15時41分、北側の本峰に到着。11時間ほどかかった。喜びを分かち合い、ホッとした。

有名なピッケルは南峰にあるらしい

下山

下山は2100m付近のコルからクリヤ谷方面に。ありがたいことにトレースがあったのでそれを辿る。途中でスキー跡と思われるものが。こんなとこを滑る人もいるんだなぁと感心した。景色を眺め、反省会をしながらダラダラと下山した。たまに真面目に下ろう!といいペースを上げたりもしたが結局ダラダラ下った。19時13分、無事に駐車場へと戻ってきた。

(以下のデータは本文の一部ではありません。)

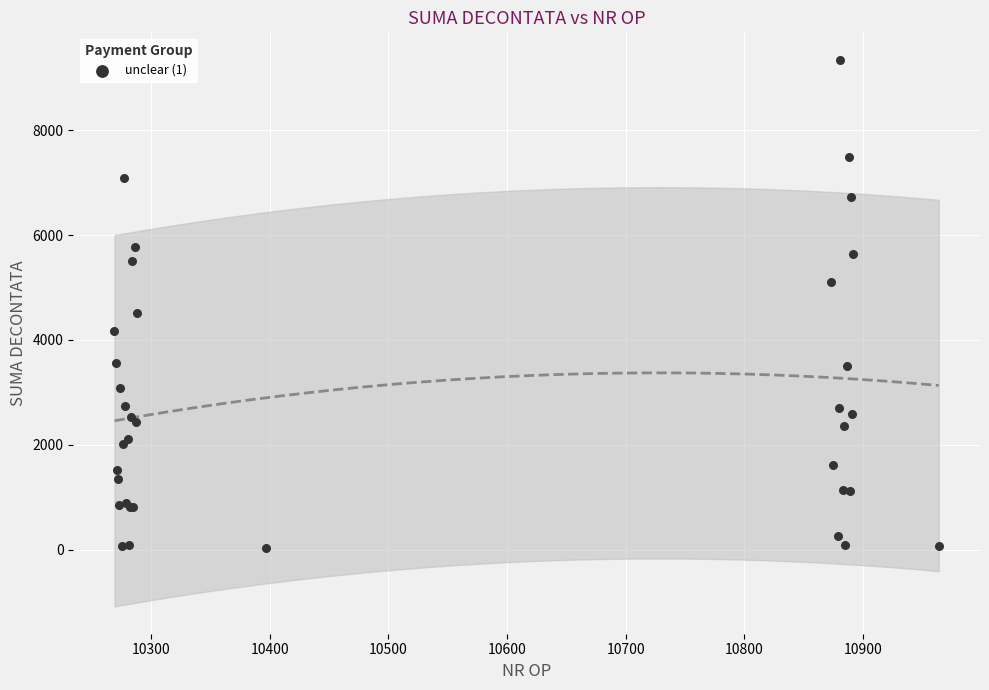

What Y value in the scatter plot is closest to 4686?

4523.1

11時間半ほどの予定だったが、結局14時間半ほどかかった。トラブルがあったり、正面ルンゼの取り付きがあーでもないこーでもないと言った以外は、割とスムーズに行動出来たと思う。体力や技術面でも特に不安な事は無く、充実の登攀が出来て良かった。翌日ははもずしでアイス予定だったが起きれなかった。筋肉疲労的には疲れていたので休んでもいいだろう。と思いつつ既にアイスがしたいのであった

どの壁も、氷も格好良かった

追伸

BlackDiamondのアイスグローブは湿ってる雪は全然ダメだなと思った。操作性とかは良いのだがすぐ保水して凍るのがよろしくない。

色々考慮してグローブはBDのアイス用2つと、アウトドアリサーチの3フィンガーミトンの合計3セット持って行って正解だった。3セットにしたのは、腹に入れて乾かす作戦が煩わしかったためで、使い物にならなくなったら交換する作戦のためだ。

インナーグローブはVBL作戦(ヴェイパーバリアライナー)という事で、ニトリストタフプラス1枚ので行ったが十分でした。スマホをいじれるし便利。ただし汗べちょになって手がフヤフヤで臭くなるのが難点。

結局、アウターグローブは北沢大滝までは雪を触りまくるのを考慮してORで1セット、正面ルンゼから山頂までの登攀セクションでBDを1セット、下山時にBDを1セット(テムレスと交換したけど)って感じでローテしてちょうど良かったです。あとBDグローブは耐久性が低いので岩とか触るとすぐボロボロになります。最近は安くないしBDグローブの総合力が落ちた気がする

ナミエどんは登攀以外はニトリス+テムレスだったが、下山時にテムレスで冷たいって言うから乾いてるBDを渡してテムレス奪ったが、テムレスは気温が低いとやっぱりダメだなと思いました。普通に冷たい。保水しない点はいいけど比較的暖かくて風が弱い時に限りそうです。

以上、ここまで読んでいただきありがとうございました。